Ian McGibboney said...

So what you're saying is that the Pope can choose to ignore the problems, simply because he is the Pope? I'm not impressed anytime leadership thinks that anything they say goes because, well, God told me so. Much warfare and tyranny exists in the world because of such an abused mentality, including those regimes opposed by the Catholic Church.

But now that we've established the Jesus gave the papacy its power, how can that power be used to address my original question, in the context of the 21st century?

Ragin Cajun said...

I won't argue that the child abuse scandals in the Catholic Church have not been handled well by the higher ranking members of the clergy, particularly some of the bishops. Unfortunately, the damage has been done. All priests must now endure suspiscion because of the acts of a few. Catholic theology itself (something entirely separate from the acts of the church's members or clergy) suffers from misplaced hostility towards pedophile priests. However, the greatest damage is of course the psycological trauma suffered by the victims themselves.

As much as we all regret the damage these priests have done, the only thing we can do now is recognize that there is a problem and take measures to keep it from happening again. In order to do that we need people like Cardinal Arinze who will not mince words or tolerate this kind of abuse.

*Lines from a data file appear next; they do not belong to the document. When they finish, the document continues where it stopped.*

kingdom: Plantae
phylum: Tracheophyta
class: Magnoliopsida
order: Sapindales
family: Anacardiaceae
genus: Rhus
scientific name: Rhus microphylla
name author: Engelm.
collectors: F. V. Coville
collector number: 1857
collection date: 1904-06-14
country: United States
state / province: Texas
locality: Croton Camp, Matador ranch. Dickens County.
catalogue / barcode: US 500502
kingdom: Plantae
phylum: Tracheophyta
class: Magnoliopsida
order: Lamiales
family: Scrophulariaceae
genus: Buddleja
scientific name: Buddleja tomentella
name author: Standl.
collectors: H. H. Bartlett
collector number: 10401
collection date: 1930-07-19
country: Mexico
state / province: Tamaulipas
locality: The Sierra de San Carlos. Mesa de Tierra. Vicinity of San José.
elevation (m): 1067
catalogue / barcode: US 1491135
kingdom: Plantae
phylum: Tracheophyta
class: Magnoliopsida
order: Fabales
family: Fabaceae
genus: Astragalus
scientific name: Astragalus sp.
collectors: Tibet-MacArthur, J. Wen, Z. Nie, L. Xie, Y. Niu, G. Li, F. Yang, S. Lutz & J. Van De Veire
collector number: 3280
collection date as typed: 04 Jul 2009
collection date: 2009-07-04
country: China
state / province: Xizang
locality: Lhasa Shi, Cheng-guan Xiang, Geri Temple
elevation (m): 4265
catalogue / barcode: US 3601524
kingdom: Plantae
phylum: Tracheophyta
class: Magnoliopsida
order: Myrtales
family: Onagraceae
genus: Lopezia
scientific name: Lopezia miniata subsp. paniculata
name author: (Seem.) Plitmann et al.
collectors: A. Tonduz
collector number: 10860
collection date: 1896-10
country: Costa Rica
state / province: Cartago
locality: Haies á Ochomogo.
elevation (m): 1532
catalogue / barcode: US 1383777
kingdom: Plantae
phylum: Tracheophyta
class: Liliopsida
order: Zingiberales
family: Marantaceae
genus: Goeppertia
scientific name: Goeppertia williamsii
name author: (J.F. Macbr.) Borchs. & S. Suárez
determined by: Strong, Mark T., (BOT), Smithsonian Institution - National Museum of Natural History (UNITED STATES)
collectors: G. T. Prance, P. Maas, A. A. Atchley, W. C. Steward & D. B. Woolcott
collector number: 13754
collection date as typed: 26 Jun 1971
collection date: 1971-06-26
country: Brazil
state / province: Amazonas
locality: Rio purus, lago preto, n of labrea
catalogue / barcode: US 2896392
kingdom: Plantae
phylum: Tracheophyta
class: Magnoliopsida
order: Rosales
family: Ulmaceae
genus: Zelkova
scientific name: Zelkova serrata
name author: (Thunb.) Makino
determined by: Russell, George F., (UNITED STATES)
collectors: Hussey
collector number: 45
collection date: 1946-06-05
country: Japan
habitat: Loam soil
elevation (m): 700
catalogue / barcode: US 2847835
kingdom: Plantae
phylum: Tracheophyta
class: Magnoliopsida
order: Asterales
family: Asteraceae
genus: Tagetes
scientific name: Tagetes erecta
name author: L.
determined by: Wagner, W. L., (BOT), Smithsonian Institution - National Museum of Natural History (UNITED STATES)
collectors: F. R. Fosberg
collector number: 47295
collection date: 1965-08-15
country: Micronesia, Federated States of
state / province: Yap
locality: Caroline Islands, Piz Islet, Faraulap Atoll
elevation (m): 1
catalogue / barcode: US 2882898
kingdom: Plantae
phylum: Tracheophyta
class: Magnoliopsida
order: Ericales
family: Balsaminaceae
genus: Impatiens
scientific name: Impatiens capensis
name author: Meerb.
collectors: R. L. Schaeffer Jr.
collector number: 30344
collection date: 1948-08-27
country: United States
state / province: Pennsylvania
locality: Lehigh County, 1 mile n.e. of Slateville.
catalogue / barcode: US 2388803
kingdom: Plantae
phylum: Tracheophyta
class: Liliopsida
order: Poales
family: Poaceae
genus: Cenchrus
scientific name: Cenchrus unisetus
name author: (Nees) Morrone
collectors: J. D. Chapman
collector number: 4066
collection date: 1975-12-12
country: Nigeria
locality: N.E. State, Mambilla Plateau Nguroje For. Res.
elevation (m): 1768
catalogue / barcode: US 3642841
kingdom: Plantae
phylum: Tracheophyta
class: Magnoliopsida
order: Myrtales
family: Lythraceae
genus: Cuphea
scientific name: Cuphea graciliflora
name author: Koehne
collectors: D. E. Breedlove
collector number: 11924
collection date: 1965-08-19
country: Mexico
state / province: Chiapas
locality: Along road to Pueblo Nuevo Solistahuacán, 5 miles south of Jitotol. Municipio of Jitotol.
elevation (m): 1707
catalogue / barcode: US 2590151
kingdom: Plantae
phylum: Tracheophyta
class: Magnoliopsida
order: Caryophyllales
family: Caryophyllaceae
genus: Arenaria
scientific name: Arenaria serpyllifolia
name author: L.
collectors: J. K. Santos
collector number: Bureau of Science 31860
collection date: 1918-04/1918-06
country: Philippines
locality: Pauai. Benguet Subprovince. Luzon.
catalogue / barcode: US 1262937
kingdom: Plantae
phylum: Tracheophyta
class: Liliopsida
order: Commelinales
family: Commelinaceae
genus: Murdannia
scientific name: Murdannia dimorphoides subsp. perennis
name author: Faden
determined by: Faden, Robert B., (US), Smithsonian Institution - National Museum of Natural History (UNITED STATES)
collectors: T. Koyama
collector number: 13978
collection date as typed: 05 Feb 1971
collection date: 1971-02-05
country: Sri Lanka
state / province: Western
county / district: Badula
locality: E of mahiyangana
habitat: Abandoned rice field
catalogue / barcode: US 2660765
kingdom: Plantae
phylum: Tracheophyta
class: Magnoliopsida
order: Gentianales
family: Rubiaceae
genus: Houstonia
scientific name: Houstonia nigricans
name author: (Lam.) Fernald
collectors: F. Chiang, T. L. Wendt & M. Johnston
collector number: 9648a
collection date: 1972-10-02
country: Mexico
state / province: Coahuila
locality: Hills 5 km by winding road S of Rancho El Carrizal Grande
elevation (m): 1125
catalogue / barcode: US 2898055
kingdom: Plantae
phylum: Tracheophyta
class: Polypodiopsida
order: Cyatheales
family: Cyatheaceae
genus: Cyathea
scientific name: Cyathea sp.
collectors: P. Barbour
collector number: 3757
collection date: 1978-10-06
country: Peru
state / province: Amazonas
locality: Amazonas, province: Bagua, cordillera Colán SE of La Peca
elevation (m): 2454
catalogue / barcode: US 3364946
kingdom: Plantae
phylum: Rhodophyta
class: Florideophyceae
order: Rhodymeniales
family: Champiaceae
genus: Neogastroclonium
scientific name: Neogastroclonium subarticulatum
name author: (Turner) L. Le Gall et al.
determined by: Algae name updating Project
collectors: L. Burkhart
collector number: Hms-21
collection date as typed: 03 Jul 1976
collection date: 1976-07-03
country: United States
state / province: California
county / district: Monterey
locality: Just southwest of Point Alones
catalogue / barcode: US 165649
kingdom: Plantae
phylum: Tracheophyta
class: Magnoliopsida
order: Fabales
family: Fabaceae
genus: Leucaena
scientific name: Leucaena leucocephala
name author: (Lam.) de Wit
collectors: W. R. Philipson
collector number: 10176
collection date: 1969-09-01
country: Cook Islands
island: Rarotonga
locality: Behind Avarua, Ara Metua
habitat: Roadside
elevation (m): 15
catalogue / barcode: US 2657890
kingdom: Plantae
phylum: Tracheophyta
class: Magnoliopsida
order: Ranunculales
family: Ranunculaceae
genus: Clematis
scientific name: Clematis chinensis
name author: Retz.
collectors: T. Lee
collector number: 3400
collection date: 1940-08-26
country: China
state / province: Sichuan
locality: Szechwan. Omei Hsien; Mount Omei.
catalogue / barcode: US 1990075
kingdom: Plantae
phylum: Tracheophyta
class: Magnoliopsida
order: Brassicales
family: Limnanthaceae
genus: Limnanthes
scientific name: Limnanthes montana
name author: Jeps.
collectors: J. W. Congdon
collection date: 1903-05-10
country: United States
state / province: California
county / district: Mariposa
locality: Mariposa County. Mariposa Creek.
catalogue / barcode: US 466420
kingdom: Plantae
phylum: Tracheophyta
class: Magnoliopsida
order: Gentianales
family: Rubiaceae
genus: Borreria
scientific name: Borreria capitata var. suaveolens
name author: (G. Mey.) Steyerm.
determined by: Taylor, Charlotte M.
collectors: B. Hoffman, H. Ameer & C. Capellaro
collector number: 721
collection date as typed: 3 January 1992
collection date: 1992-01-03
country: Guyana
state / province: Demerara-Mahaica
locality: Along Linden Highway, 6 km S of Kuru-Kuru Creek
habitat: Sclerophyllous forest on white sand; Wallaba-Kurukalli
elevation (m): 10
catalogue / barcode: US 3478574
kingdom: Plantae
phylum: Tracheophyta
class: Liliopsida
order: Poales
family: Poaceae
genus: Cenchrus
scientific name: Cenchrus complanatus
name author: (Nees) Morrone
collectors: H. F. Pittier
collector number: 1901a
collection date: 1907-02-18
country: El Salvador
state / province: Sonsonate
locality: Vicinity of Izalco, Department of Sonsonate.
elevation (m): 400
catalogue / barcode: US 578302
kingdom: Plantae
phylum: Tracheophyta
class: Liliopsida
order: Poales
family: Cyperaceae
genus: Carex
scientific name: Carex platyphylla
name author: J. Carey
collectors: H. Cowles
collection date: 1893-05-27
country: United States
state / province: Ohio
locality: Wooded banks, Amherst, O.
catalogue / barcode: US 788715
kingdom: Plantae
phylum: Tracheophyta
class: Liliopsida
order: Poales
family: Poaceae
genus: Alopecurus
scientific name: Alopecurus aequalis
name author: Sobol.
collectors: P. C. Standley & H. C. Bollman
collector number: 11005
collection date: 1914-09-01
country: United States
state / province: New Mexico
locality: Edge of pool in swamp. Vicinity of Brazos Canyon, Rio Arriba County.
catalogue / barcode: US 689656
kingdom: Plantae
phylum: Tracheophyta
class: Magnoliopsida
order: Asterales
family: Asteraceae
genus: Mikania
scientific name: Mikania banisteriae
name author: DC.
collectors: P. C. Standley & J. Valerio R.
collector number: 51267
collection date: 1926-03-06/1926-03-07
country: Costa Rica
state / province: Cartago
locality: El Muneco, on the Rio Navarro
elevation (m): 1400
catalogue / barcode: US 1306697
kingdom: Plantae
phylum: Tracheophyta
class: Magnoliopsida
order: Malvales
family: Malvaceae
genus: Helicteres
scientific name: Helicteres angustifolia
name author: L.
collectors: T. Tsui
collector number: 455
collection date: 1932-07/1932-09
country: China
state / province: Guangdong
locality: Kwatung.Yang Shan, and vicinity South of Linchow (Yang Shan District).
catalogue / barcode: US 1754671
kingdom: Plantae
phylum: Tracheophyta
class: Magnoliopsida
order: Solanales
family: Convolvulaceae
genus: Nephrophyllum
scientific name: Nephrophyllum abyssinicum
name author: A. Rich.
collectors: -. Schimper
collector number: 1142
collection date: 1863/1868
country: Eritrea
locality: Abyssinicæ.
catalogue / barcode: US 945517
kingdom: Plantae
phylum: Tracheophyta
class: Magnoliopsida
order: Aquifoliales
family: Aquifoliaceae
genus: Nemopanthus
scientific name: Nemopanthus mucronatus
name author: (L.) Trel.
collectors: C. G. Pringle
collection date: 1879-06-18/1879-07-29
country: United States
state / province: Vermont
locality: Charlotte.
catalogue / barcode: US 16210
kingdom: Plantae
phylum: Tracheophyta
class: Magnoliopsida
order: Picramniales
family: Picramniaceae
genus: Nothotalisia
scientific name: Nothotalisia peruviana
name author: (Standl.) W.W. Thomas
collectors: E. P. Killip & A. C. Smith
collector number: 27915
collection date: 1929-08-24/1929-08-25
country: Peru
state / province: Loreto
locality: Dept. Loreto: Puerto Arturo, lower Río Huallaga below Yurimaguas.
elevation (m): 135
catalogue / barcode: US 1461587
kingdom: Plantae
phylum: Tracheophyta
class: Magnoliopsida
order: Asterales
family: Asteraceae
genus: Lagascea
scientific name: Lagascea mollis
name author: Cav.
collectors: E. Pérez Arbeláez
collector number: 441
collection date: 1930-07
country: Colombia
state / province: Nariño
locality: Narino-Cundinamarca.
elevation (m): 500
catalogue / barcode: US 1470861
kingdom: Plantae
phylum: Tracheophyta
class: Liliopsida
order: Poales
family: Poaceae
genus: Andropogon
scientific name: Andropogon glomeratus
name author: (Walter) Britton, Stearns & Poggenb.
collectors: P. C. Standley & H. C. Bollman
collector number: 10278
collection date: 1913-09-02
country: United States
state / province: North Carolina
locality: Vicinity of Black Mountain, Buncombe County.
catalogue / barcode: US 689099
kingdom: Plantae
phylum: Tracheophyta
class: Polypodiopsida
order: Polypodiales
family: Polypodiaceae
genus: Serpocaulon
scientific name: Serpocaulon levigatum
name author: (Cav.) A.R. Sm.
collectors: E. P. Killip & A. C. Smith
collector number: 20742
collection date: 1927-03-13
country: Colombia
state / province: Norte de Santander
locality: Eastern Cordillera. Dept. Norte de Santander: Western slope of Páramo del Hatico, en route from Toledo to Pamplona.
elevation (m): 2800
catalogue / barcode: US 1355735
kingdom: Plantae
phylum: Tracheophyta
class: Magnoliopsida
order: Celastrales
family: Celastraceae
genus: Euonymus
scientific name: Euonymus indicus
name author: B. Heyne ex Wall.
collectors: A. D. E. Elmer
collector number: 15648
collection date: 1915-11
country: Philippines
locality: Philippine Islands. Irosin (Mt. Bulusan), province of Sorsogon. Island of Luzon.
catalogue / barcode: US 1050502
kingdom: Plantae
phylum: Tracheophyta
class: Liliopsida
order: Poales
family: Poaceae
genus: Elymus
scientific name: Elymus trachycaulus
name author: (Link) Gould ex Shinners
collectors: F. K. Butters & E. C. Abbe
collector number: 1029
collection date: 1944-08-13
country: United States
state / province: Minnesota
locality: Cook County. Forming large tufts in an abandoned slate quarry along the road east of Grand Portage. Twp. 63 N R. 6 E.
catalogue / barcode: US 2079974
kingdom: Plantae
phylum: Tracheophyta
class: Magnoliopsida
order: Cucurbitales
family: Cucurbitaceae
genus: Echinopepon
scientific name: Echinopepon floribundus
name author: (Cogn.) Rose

As far as the homosexual issue goes, I think the church is very fair on the issue. All sex acts outside of marriage are condemned whether they be homosexual, heterosexual, with all of your friends or by yourself! It's not inherently wrong to have homosexual tendencies, it's your actions that cause the problem. Same with pre-marital sex or extra-marital sex. One might have a tendency towards these things but your actions are what counts.

Wheat allergy girl? I know only a little about this story. She can drink the blood of Christ and it's the same thing. Someone with an allergy to wheat and alcohol would be an interesting dilemma but I've never heard of such a thing.

With regard to the Pope, remember he is just a man. He doesn't receive superhuman managerial skills once he becomes Pope. Also remember that the issue isn't so much the Pope ignoring the problem as the leadership of the Catholic Church in America ignoring the Pope. I think you and I would agree on the fact that some members of the clergy may need a trip to the woodshed.

Ragin Cajun said...
This comment has been removed by a blog administrator.
tm said...

The Holy Father has already addressed and continues to address the issues of the new century in his extensive writings which are available to anyone who wishes to read them. His series of general audience addresses known as the "Theology of the Body" and Christopher West's Explanation of the Theology of the Body, teach us about the dignity of the human person and the meaning of sexuality, both of which are sadly misunderstood in our secular culture. There are numerous other addresses, encyclicals, etc. published which address many other issues.

What I was trying to say in my first post is that if you want to understand how the Church is addressing the complicated issues of our times, read and prayerfully study the Pope's encyclicals and other writings in light of the Gospel, and you will begin to see how the beauty and truth of the Faith lives on, even amid the storms.

Remember, even Peter denied Christ three times. The Catholic Church has never claimed to be made up of perfect people. We are all sinners, but the joy of being a Christian is knowing His unending MERCY. Jesus said he came to call sinners and that sick people need a doctor, not those who are well. For those who know Christ the future is not bleak and hopeless, but full of joy and promise, because no matter how bad we may be sometimes, He is always good!